The influence of entanglement on the growth and melting of polymer crystals is investigated by using molecular dynamics simulations across systems with different entanglement densities. Reducing entanglement density leads to a slight decrease of crystal thickness L but an increase of melting temperature T_m. To elucidate the entanglement-related inverse relation between T_m and L, we introduce the fold surface free energy σ_f predominantly governed by the conformational entropy loss of amorphous segments. Reducing the entanglement density results in a decrease of σ_f.

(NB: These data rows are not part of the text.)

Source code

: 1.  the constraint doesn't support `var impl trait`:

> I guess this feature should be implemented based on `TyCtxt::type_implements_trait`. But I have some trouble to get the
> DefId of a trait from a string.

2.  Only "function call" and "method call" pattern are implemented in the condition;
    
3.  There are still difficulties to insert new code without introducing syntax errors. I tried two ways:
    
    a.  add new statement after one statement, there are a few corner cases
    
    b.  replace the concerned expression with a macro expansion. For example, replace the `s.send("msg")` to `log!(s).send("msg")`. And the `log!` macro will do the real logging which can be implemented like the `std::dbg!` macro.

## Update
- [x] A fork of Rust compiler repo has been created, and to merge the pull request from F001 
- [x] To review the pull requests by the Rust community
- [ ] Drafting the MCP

Combining the contributions of σ_f and L, a linear relation between T_m and σ_f/L is obtained, which is consistent with the prediction of the Gibbs–Thompson equation. Crystallization commonly accompanies with disentanglement, while crystal melting precedes before entanglement reconstruction. Considering the thermodynamic contribution of entanglement, polymer crystallization and melting are not two mutually reversible phase transitions, not only kinetically but also thermodynamically.

中文翻译：

---

纠缠在聚合物晶体生长和熔融中的作用：分子动力学模拟


通过对具有不同纠缠密度的系统使用分子动力学模拟来研究纠缠对聚合物晶体生长和熔融的影响。降低纠缠密度导致晶体厚度 L 略有降低，但熔融温度 T_m 升高。为了阐明 T_m 和 L 之间与纠缠相关的反关系，我们引入了主要由无定形段的构象熵损失控制的折叠表面自由能 σ_f。降低纠缠密度会导致 σ_f 降低。结合 σ_f 和 L 的贡献，得到了 T_m 和 σ_f/L 之间的线性关系，这与 Gibbs-Thompson 方程的预测一致。结晶通常伴随着解缠，而晶体熔化先于纠缠重建。考虑到纠缠的热力学贡献，聚合物结晶和熔化不仅在动力学上而且在热力学上都不是两个相互可逆的相变。